■ Rendered images with source text ■
>>>
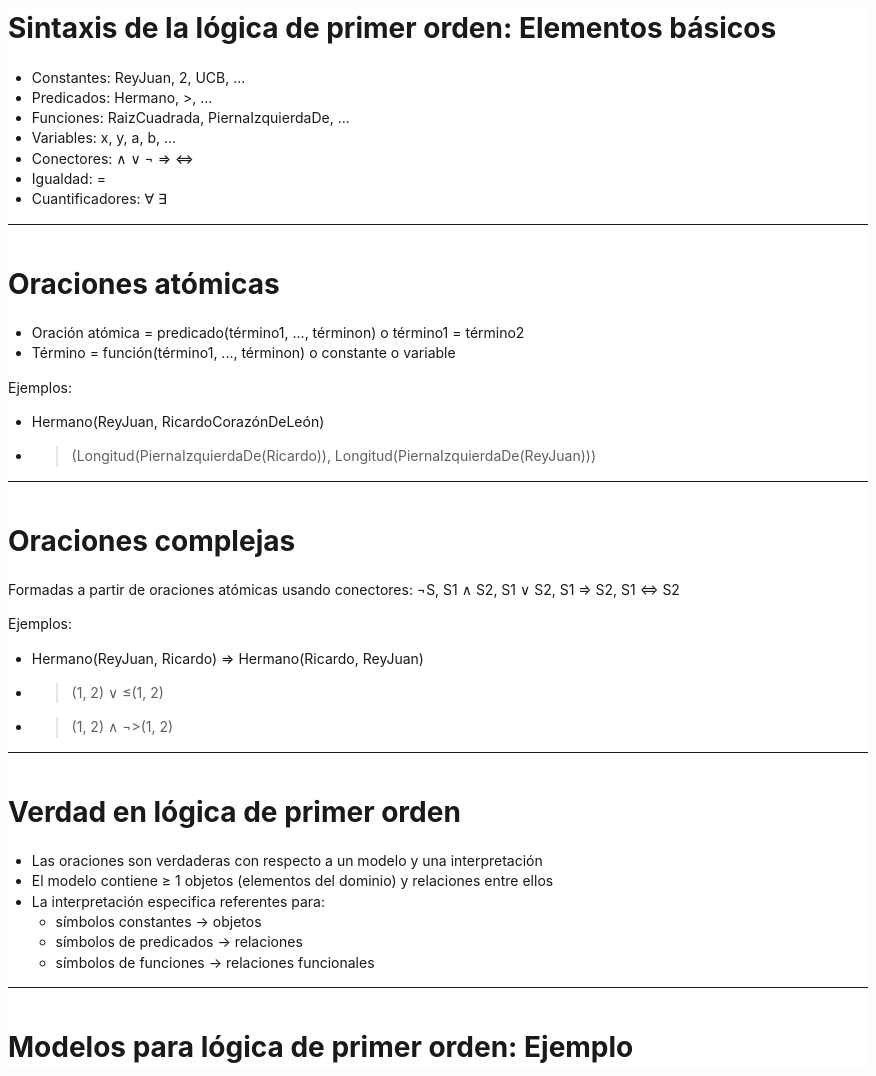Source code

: 
# Sintaxis de la lógica de primer orden: Elementos básicos

- Constantes: ReyJuan, 2, UCB, ...
- Predicados: Hermano, >, ...
- Funciones: RaizCuadrada, PiernaIzquierdaDe, ...
- Variables: x, y, a, b, ...
- Conectores: ∧ ∨ ¬ ⇒ ⇔
- Igualdad: =
- Cuantificadores: ∀ ∃

---

# Oraciones atómicas

- Oración atómica = predicado(término1, ..., términon) o término1 = término2
- Término = función(término1, ..., términon) o constante o variable

Ejemplos:
- Hermano(ReyJuan, RicardoCorazónDeLeón)
- >(Longitud(PiernaIzquierdaDe(Ricardo)), Longitud(PiernaIzquierdaDe(ReyJuan)))

---

# Oraciones complejas

Formadas a partir de oraciones atómicas usando conectores:
¬S, S1 ∧ S2, S1 ∨ S2, S1 ⇒ S2, S1 ⇔ S2

Ejemplos:
- Hermano(ReyJuan, Ricardo) ⇒ Hermano(Ricardo, ReyJuan)
- >(1, 2) ∨ ≤(1, 2)
- >(1, 2) ∧ ¬>(1, 2)

---

# Verdad en lógica de primer orden

- Las oraciones son verdaderas con respecto a un modelo y una interpretación
- El modelo contiene ≥ 1 objetos (elementos del dominio) y relaciones entre ellos
- La interpretación especifica referentes para:
  - símbolos constantes → objetos
  - símbolos de predicados → relaciones
  - símbolos de funciones → relaciones funcionales

---

# Modelos para lógica de primer orden: Ejemplo

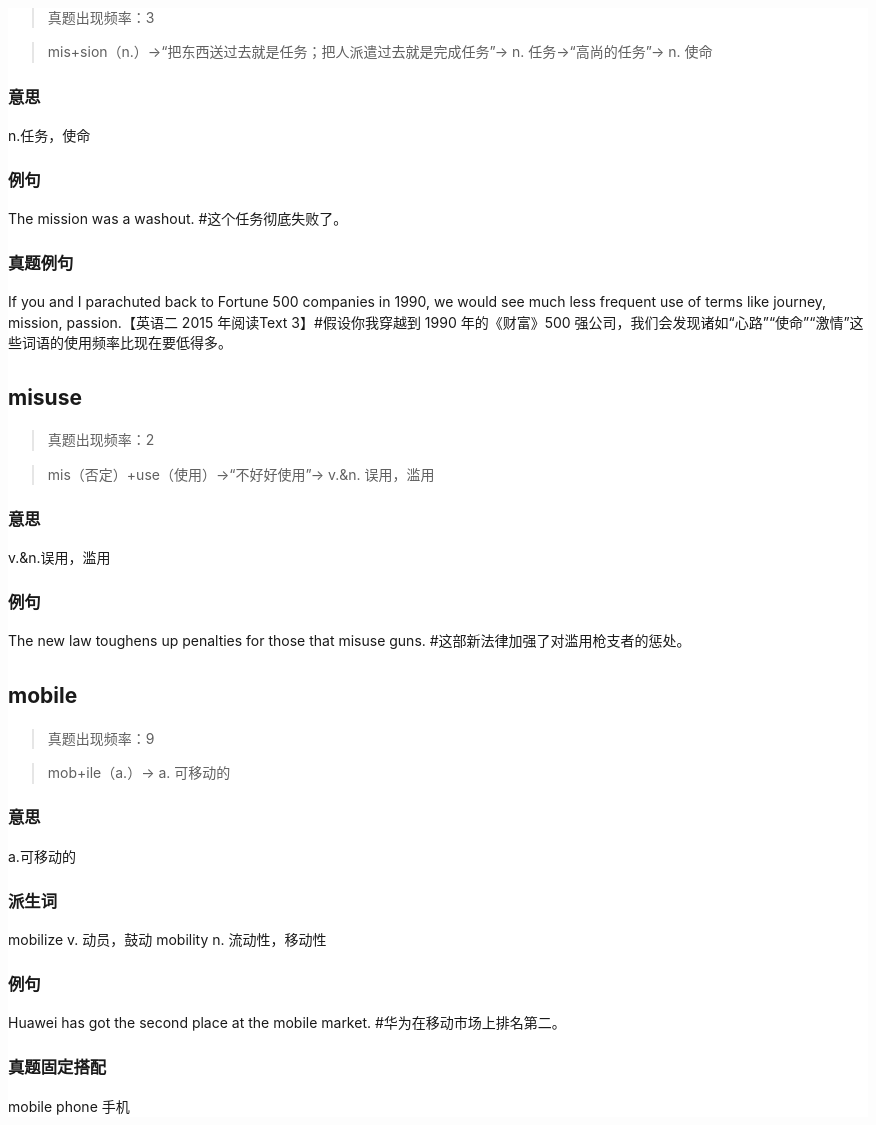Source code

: > 真题出现频率：3

> mis+sion（n.）→“把东西送过去就是任务；把人派遣过去就是完成任务”→ n. 任务→“高尚的任务”→ n. 使命

### 意思

n.任务，使命

### 例句

The mission was a washout. #这个任务彻底失败了。

### 真题例句

If you and I parachuted back to Fortune 500 companies in 1990, we would see much less frequent use of terms like journey, mission, passion.【英语二 2015 年阅读Text 3】#假设你我穿越到 1990 年的《财富》500 强公司，我们会发现诸如“心路”“使命”“激情”这些词语的使用频率比现在要低得多。

## misuse

> 真题出现频率：2

> mis（否定）+use（使用）→“不好好使用”→ v.&n. 误用，滥用

### 意思

v.&n.误用，滥用

### 例句

The new law toughens up penalties for those that misuse guns. #这部新法律加强了对滥用枪支者的惩处。

## mobile

> 真题出现频率：9

> mob+ile（a.）→ a. 可移动的

### 意思

a.可移动的

### 派生词

mobilize v. 动员，鼓动 mobility n. 流动性，移动性

### 例句

Huawei has got the second place at the mobile market. #华为在移动市场上排名第二。

### 真题固定搭配

mobile phone 手机
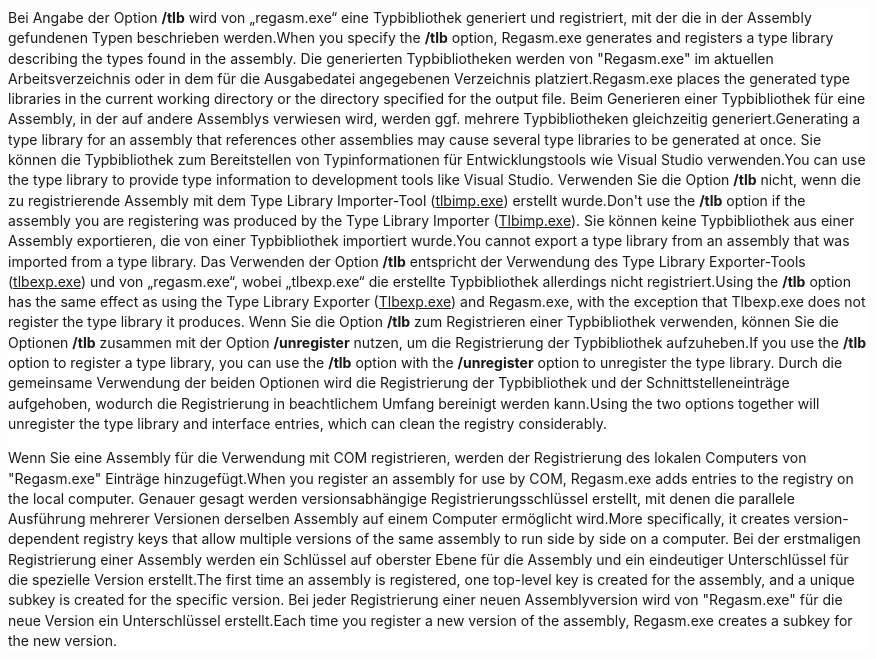 <span data-ttu-id="ed3fa-157">Bei Angabe der Option **/tlb** wird von „regasm.exe“ eine Typbibliothek generiert und registriert, mit der die in der Assembly gefundenen Typen beschrieben werden.</span><span class="sxs-lookup"><span data-stu-id="ed3fa-157">When you specify the **/tlb** option, Regasm.exe generates and registers a type library describing the types found in the assembly.</span></span> <span data-ttu-id="ed3fa-158">Die generierten Typbibliotheken werden von "Regasm.exe" im aktuellen Arbeitsverzeichnis oder in dem für die Ausgabedatei angegebenen Verzeichnis platziert.</span><span class="sxs-lookup"><span data-stu-id="ed3fa-158">Regasm.exe places the generated type libraries in the current working directory or the directory specified for the output file.</span></span> <span data-ttu-id="ed3fa-159">Beim Generieren einer Typbibliothek für eine Assembly, in der auf andere Assemblys verwiesen wird, werden ggf. mehrere Typbibliotheken gleichzeitig generiert.</span><span class="sxs-lookup"><span data-stu-id="ed3fa-159">Generating a type library for an assembly that references other assemblies may cause several type libraries to be generated at once.</span></span> <span data-ttu-id="ed3fa-160">Sie können die Typbibliothek zum Bereitstellen von Typinformationen für Entwicklungstools wie Visual Studio verwenden.</span><span class="sxs-lookup"><span data-stu-id="ed3fa-160">You can use the type library to provide type information to development tools like Visual Studio.</span></span> <span data-ttu-id="ed3fa-161">Verwenden Sie die Option **/tlb** nicht, wenn die zu registrierende Assembly mit dem Type Library Importer-Tool ([tlbimp.exe](tlbimp-exe-type-library-importer.md)) erstellt wurde.</span><span class="sxs-lookup"><span data-stu-id="ed3fa-161">Don't use the **/tlb** option if the assembly you are registering was produced by the Type Library Importer ([Tlbimp.exe](tlbimp-exe-type-library-importer.md)).</span></span> <span data-ttu-id="ed3fa-162">Sie können keine Typbibliothek aus einer Assembly exportieren, die von einer Typbibliothek importiert wurde.</span><span class="sxs-lookup"><span data-stu-id="ed3fa-162">You cannot export a type library from an assembly that was imported from a type library.</span></span> <span data-ttu-id="ed3fa-163">Das Verwenden der Option **/tlb** entspricht der Verwendung des Type Library Exporter-Tools ([tlbexp.exe](tlbexp-exe-type-library-exporter.md)) und von „regasm.exe“, wobei „tlbexp.exe“ die erstellte Typbibliothek allerdings nicht registriert.</span><span class="sxs-lookup"><span data-stu-id="ed3fa-163">Using the **/tlb** option has the same effect as using the Type Library Exporter ([Tlbexp.exe](tlbexp-exe-type-library-exporter.md)) and Regasm.exe, with the exception that Tlbexp.exe does not register the type library it produces.</span></span>  <span data-ttu-id="ed3fa-164">Wenn Sie die Option **/tlb** zum Registrieren einer Typbibliothek verwenden, können Sie die Optionen **/tlb** zusammen mit der Option **/unregister** nutzen, um die Registrierung der Typbibliothek aufzuheben.</span><span class="sxs-lookup"><span data-stu-id="ed3fa-164">If you use the **/tlb** option to register a type library, you can use the **/tlb** option with the **/unregister** option to unregister the type library.</span></span> <span data-ttu-id="ed3fa-165">Durch die gemeinsame Verwendung der beiden Optionen wird die Registrierung der Typbibliothek und der Schnittstelleneinträge aufgehoben, wodurch die Registrierung in beachtlichem Umfang bereinigt werden kann.</span><span class="sxs-lookup"><span data-stu-id="ed3fa-165">Using the two options together will unregister the type library and interface entries, which can clean the registry considerably.</span></span>

<span data-ttu-id="ed3fa-166">Wenn Sie eine Assembly für die Verwendung mit COM registrieren, werden der Registrierung des lokalen Computers von "Regasm.exe" Einträge hinzugefügt.</span><span class="sxs-lookup"><span data-stu-id="ed3fa-166">When you register an assembly for use by COM, Regasm.exe adds entries to the registry on the local computer.</span></span> <span data-ttu-id="ed3fa-167">Genauer gesagt werden versionsabhängige Registrierungsschlüssel erstellt, mit denen die parallele Ausführung mehrerer Versionen derselben Assembly auf einem Computer ermöglicht wird.</span><span class="sxs-lookup"><span data-stu-id="ed3fa-167">More specifically, it creates version-dependent registry keys that allow multiple versions of the same assembly to run side by side on a computer.</span></span> <span data-ttu-id="ed3fa-168">Bei der erstmaligen Registrierung einer Assembly werden ein Schlüssel auf oberster Ebene für die Assembly und ein eindeutiger Unterschlüssel für die spezielle Version erstellt.</span><span class="sxs-lookup"><span data-stu-id="ed3fa-168">The first time an assembly is registered, one top-level key is created for the assembly, and a unique subkey is created for the specific version.</span></span> <span data-ttu-id="ed3fa-169">Bei jeder Registrierung einer neuen Assemblyversion wird von "Regasm.exe" für die neue Version ein Unterschlüssel erstellt.</span><span class="sxs-lookup"><span data-stu-id="ed3fa-169">Each time you register a new version of the assembly, Regasm.exe creates a subkey for the new version.</span></span>
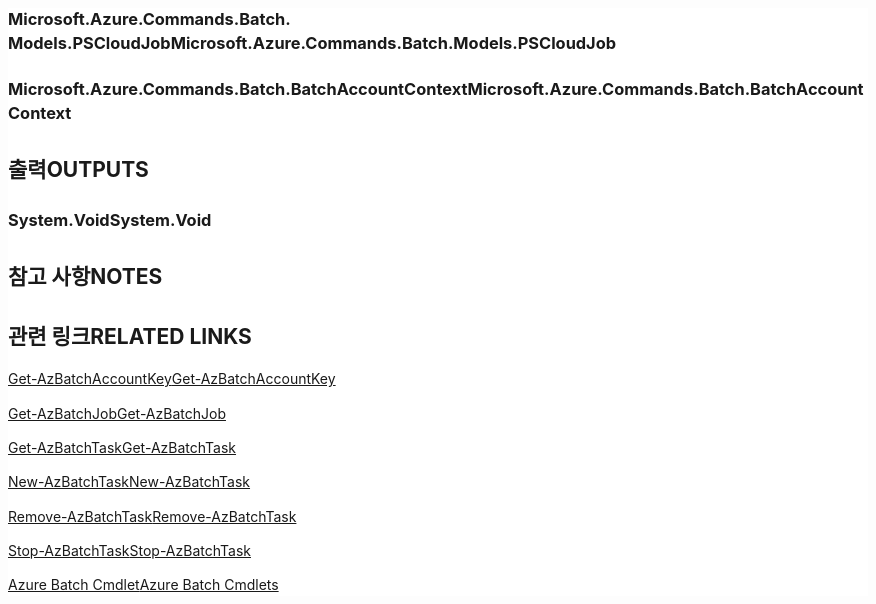 ### <span data-ttu-id="d5570-201">Microsoft.Azure.Commands.Batch. Models.PSCloudJob</span><span class="sxs-lookup"><span data-stu-id="d5570-201">Microsoft.Azure.Commands.Batch.Models.PSCloudJob</span></span>

### <span data-ttu-id="d5570-202">Microsoft.Azure.Commands.Batch.BatchAccountContext</span><span class="sxs-lookup"><span data-stu-id="d5570-202">Microsoft.Azure.Commands.Batch.BatchAccountContext</span></span>

## <span data-ttu-id="d5570-203">출력</span><span class="sxs-lookup"><span data-stu-id="d5570-203">OUTPUTS</span></span>

### <span data-ttu-id="d5570-204">System.Void</span><span class="sxs-lookup"><span data-stu-id="d5570-204">System.Void</span></span>

## <span data-ttu-id="d5570-205">참고 사항</span><span class="sxs-lookup"><span data-stu-id="d5570-205">NOTES</span></span>

## <span data-ttu-id="d5570-206">관련 링크</span><span class="sxs-lookup"><span data-stu-id="d5570-206">RELATED LINKS</span></span>

[<span data-ttu-id="d5570-207">Get-AzBatchAccountKey</span><span class="sxs-lookup"><span data-stu-id="d5570-207">Get-AzBatchAccountKey</span></span>](./Get-AzBatchAccountKey.md)

[<span data-ttu-id="d5570-208">Get-AzBatchJob</span><span class="sxs-lookup"><span data-stu-id="d5570-208">Get-AzBatchJob</span></span>](./Get-AzBatchJob.md)

[<span data-ttu-id="d5570-209">Get-AzBatchTask</span><span class="sxs-lookup"><span data-stu-id="d5570-209">Get-AzBatchTask</span></span>](./Get-AzBatchTask.md)

[<span data-ttu-id="d5570-210">New-AzBatchTask</span><span class="sxs-lookup"><span data-stu-id="d5570-210">New-AzBatchTask</span></span>](./New-AzBatchTask.md)

[<span data-ttu-id="d5570-211">Remove-AzBatchTask</span><span class="sxs-lookup"><span data-stu-id="d5570-211">Remove-AzBatchTask</span></span>](./Remove-AzBatchTask.md)

[<span data-ttu-id="d5570-212">Stop-AzBatchTask</span><span class="sxs-lookup"><span data-stu-id="d5570-212">Stop-AzBatchTask</span></span>](./Stop-AzBatchTask.md)

[<span data-ttu-id="d5570-213">Azure Batch Cmdlet</span><span class="sxs-lookup"><span data-stu-id="d5570-213">Azure Batch Cmdlets</span></span>](/powershell/module/Az.Batch/)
<<<
■ BRIEF ■
Repeat only the lines between the start of the data and the line with "- El modelo", including those two lines, and skip the pictures.

■ RESULT ■
Source code

: 
# Sintaxis de la lógica de primer orden: Elementos básicos

- Constantes: ReyJuan, 2, UCB, ...
- Predicados: Hermano, >, ...
- Funciones: RaizCuadrada, PiernaIzquierdaDe, ...
- Variables: x, y, a, b, ...
- Conectores: ∧ ∨ ¬ ⇒ ⇔
- Igualdad: =
- Cuantificadores: ∀ ∃

---

# Oraciones atómicas

- Oración atómica = predicado(término1, ..., términon) o término1 = término2
- Término = función(término1, ..., términon) o constante o variable

Ejemplos:
- Hermano(ReyJuan, RicardoCorazónDeLeón)
- >(Longitud(PiernaIzquierdaDe(Ricardo)), Longitud(PiernaIzquierdaDe(ReyJuan)))

---

# Oraciones complejas

Formadas a partir de oraciones atómicas usando conectores:
¬S, S1 ∧ S2, S1 ∨ S2, S1 ⇒ S2, S1 ⇔ S2

Ejemplos:
- Hermano(ReyJuan, Ricardo) ⇒ Hermano(Ricardo, ReyJuan)
- >(1, 2) ∨ ≤(1, 2)
- >(1, 2) ∧ ¬>(1, 2)

---

# Verdad en lógica de primer orden

- Las oraciones son verdaderas con respecto a un modelo y una interpretación
- El modelo contiene ≥ 1 objetos (elementos del dominio) y relaciones entre ellos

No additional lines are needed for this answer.